The Boston bombings have shown again the critical security issues involved with our immigration policy, and the importance of knowing who is visiting our country and where they are.

This means starting with secure borders and enacting e-verify, and the fact is that our borders are not secure right now. People illegally cross back and forth by the millions. That is a blatant security problem that also is creating enormous financial burdens on Americans and visitors who are here legally, abiding by American laws and paying into the system.

It is both dangerous and it is unfair.

So we have great respect for Sen. Marco Rubio and what he is trying to accomplish with immigration reform. It clearly needs reforming. And he should get tremendous kudos for taking on such a politically dicey issue — one that is dividing his own party. He is showing leadership from the front, unlike the current White House occupant.

However, having said that, the bill remains flawed. Despite Sen. Rubio’s defenses of the triggers, when boiled down it appears to be amnesty-first. The most realistic future based on the duplicity of the last time we went through immigration “reform” in the 1980s is that Democrats will find a way to avoid the border security.

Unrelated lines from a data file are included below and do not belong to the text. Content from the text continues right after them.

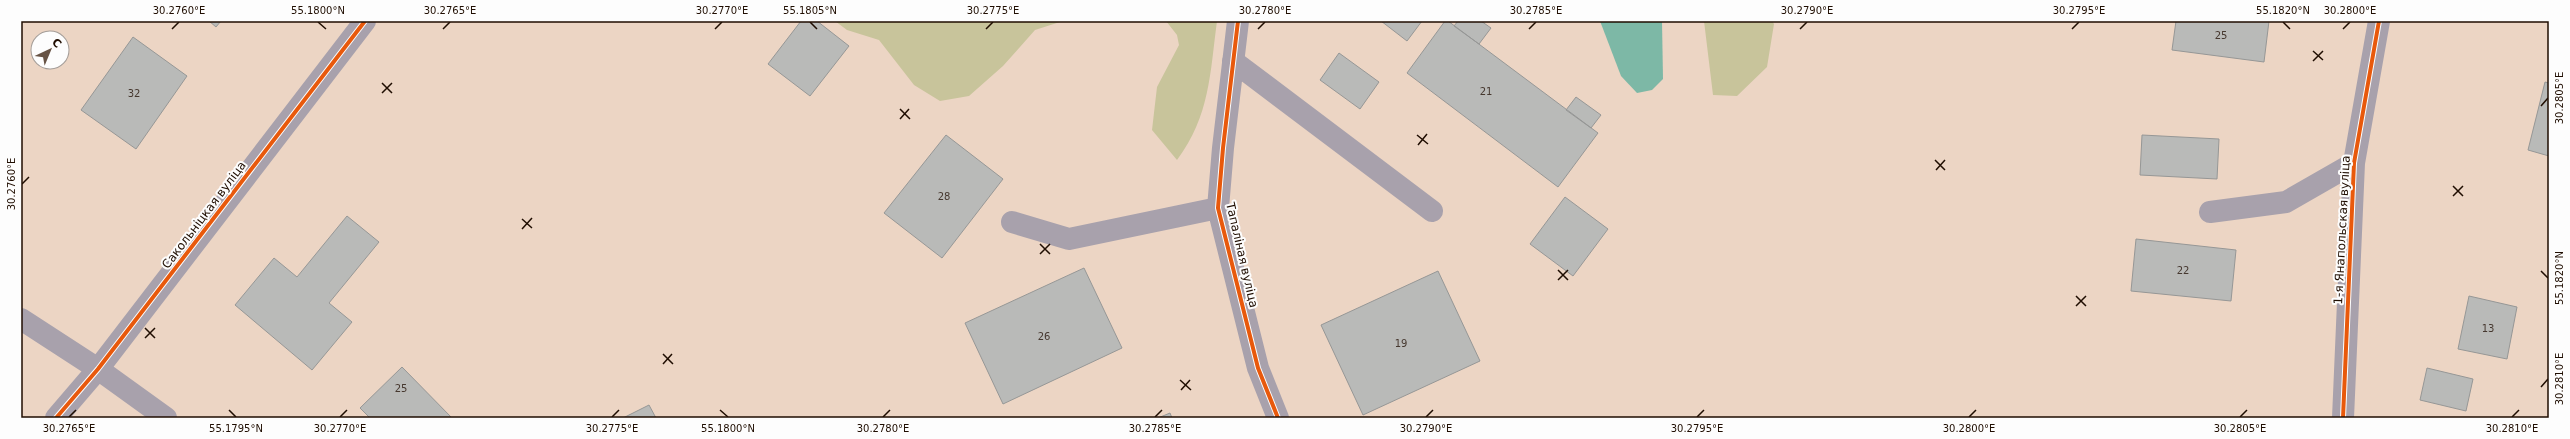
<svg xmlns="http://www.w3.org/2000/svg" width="2570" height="439" viewBox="0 0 2570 439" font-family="'DejaVu Sans',sans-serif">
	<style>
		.green { fill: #c8c49b }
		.water { fill: #7db8a6 }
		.building { fill: #b9bab8; stroke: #969796 }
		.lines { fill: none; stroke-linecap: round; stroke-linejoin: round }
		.minor { stroke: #a8a1ac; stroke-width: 22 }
		.cycleway-casing { stroke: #fdfdfd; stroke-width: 6 }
		.cycleway { stroke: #e8590c; stroke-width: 4 }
		.ticks { fill: none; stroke: #1f0d01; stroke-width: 1.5 }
		.labels { text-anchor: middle; stroke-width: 4; stroke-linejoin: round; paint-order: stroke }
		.number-label { font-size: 10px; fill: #46382f }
		.street-label { font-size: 12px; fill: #1f0d01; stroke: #fdfdfd }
		.neatline { fill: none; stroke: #1f0d01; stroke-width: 1.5 }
		.ticks-label { font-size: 10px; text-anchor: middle; fill: #1f0d01 }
	</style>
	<rect width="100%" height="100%" fill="#ecd5c4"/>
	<path class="green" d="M835 21H1063L1035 30 1003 66 969 96 940 101 914 85 879 40 847 30Z
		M1166 21H1217C1210 73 1210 116 1177 160L1152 130 1157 87 1179 45 1177 35Z
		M1704 21H1772L1774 24 1767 67 1737 96 1713 95Z"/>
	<path class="water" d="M1600 21H1662L1663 79 1652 90 1637 93 1621 76Z"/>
	<path class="building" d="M209 21H221L216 27Z
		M801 21H817L849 46 810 96 768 64Z
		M1381 21H1422L1407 41Z
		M1445 21H1448L1598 133 1558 187 1407 73Z
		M1458 21H1481L1491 28 1479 44 1454 26Z
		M2176 21H2269L2264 62 2172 50Z
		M133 37 187 76 136 149 81 110Z
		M1339 53 1379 82 1360 109 1320 80Z
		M2545 82 2549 83V156L2528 150Z
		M1576 97 1601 115 1591 128 1566 110Z
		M946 135 1003 179 942 258 884 213Z
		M2142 135 2219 139 2217 179 2140 175Z
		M1565 197 1608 229 1573 276 1530 244Z
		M347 216 379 242 329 303 352 322 312 370 235 305 274 258 297 277Z
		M2136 239 2236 250 2231 301 2131 291Z
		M1084 268 1122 348 1003 404 965 323Z
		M1438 271 1480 361 1363 415 1321 325Z
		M2469 296 2517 307 2507 359 2458 349Z
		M402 367 452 418H370L360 408Z
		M2427 368 2473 379 2466 411 2420 400Z
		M649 405 656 418H623Z
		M1170 413 1172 418H1158Z"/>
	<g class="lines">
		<path class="minor" d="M1238 21 1223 148 1218 208 1258 368 1278 418
			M1233 61 1432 211
			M2210 212 2286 202 2354 163
			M1012 222 1069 239 1218 208
			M21 319 98 369 166 418
			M56 418 98 369 365 21
			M2343 418 2354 163 2379 21"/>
		<defs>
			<path id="cycleway" d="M1238 21 1223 148 1218 208 1258 368 1278 418
				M56 418 98 369 365 21
				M2343 418 2354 163 2379 21"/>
		</defs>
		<use href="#cycleway" class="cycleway-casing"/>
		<use href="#cycleway" class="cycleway"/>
	</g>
	<path class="ticks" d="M318 22 326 29M810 22 817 29M2283 22 2290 29M172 29 179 22M443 29 450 22M715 29 722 22M986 29 993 22M1258 29 1265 22M1529 29 1536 22M1800 29 1807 22M2072 29 2079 22M2343 29 2350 22M2313 51 2323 60M2313 61 2323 51M382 83 392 93M382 93 392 83M2541 106 2548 98M900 109 910 119M900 119 909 109M1417 135 1428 144M1418 145 1427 134M1935 160 1945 170M1936 170 1945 160M22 184 29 177M2453 186 2463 196M2453 196 2463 186M522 219 532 228M522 229 532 218M1040 244 1050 254M1040 254 1050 244M1558 270 1568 280M2541 271 2548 278M1558 280 1568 270M2076 296 2086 306M2076 306 2086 296M145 328 155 338M145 338 155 328M663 354 673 364M663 364 672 354M1180 380 1191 390M2541 387 2548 379M1181 390 1190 380M229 410 236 417M720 410 728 417M69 417 76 410M340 417 347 410M612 417 619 410M883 417 890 410M1155 417 1162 410M1426 417 1433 410M1697 417 1704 410M1969 417 1976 410M2240 417 2247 410M2512 417 2519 410"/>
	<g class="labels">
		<g class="number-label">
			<text x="2221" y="39">25</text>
			<text x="1486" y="95">21</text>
			<text x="134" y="97">32</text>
			<text x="944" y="200">28</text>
			<text x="2183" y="274">22</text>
			<text x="2488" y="332">13</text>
			<text x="1044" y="340">26</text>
			<text x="1401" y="347">19</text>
			<text x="401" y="392">25</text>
		</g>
		<g class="street-label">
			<text transform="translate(204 215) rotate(-53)" y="4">Сакольніцкая вуліца</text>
			<text transform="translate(2342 230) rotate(-87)" y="4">1-я Янапольская вуліца</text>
			<text transform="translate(1242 255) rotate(77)" y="4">Тапаліная вуліца</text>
		</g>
	</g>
	<rect width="2570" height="439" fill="none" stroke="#fdfdfd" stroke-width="44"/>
	<g transform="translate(50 50) rotate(44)"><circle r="19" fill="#fdfdfd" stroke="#a49d98"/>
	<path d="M0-3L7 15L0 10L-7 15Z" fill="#675345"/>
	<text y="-6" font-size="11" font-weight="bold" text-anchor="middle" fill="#1f0d01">С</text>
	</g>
	<rect x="22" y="22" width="2526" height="395" class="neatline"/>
	<g class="ticks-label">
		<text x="179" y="14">30.2760°E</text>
		<text x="318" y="14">55.1800°N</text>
		<text x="450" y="14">30.2765°E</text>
		<text x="722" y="14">30.2770°E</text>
		<text x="810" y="14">55.1805°N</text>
		<text x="993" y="14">30.2775°E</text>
		<text x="1265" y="14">30.2780°E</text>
		<text x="1536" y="14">30.2785°E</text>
		<text x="1807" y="14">30.2790°E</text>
		<text x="2079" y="14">30.2795°E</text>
		<text x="2283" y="14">55.1820°N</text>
		<text x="2350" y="14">30.2800°E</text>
		<text transform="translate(2559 98) rotate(-90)" y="4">30.2805°E</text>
		<text transform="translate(11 184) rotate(-90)" y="4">30.2760°E</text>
		<text transform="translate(2559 278) rotate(-90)" y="4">55.1820°N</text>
		<text transform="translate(2559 379) rotate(-90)" y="4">30.2810°E</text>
		<text x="69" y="432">30.2765°E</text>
		<text x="236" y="432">55.1795°N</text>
		<text x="340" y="432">30.2770°E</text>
		<text x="612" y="432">30.2775°E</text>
		<text x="728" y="432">55.1800°N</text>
		<text x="883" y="432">30.2780°E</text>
		<text x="1155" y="432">30.2785°E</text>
		<text x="1426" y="432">30.2790°E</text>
		<text x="1697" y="432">30.2795°E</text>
		<text x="1969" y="432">30.2800°E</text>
		<text x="2240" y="432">30.2805°E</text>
		<text x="2512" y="432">30.2810°E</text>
	</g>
</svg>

Rich Lowry, editor of National Review, writes that the bill calls for “an enforcement plan on paper and a commission to be named later.” A giant loophole.

“Under the bill, no additional enforcement has to take place before undocumented immigrants get legalized. The secretary of the Department of Homeland Security merely has to come up with a strategy for enforcement and notify Congress that it has commenced. It doesn’t matter if it is a good, bad, or indifferent plan, so long as it is a plan. Then, an estimated 11 million undocumented immigrants get legal status.”

Now that legal status is not citizenship. And according to the bill right now, such citizenship would still require going through hoops. It’s not the blanket from the 1980s. But unfortunately, it does not take a prophet to predict how the Democrats will act. Sequestration has proven they are more interesting in winning than governing in the best interests of the American people.

Once the people here illegally are made to be here legally with the wave of a pen, Democrats will immediately begin to push to make them citizens. The Gang of Eight proposal is only legislation. It can be changed, modified or overturned.

So Democrats will pull at emotions to argue that we’ve got to allow these legal residents to have all the benefits available if they are paying into the system. And then they will argue that this country was built on a revolt against taxation without representation and that this will leave the people here legally in the position of paying taxes but not being able to vote — which will resonate with a lot of people. Therefore they must become citizens.

And we still won’t have border security.

Again.

There is only one chance with leverage on Democrats primarily seeking millions more Democrat voters. Any immigration reform must be based in factual reality, not the pieties of political correctness, and not in crass future political gains regardless of the consequences to the nation.

If it cannot be done with the security of the American people in mind first — and that means fully guarded borders — then it should not be done at all. As bad as the current situation is, it is better than any solution that involves giving legal status to the current crop of people here illegally before the borders are actually, physically secured.

Thanks for being informed and engaged.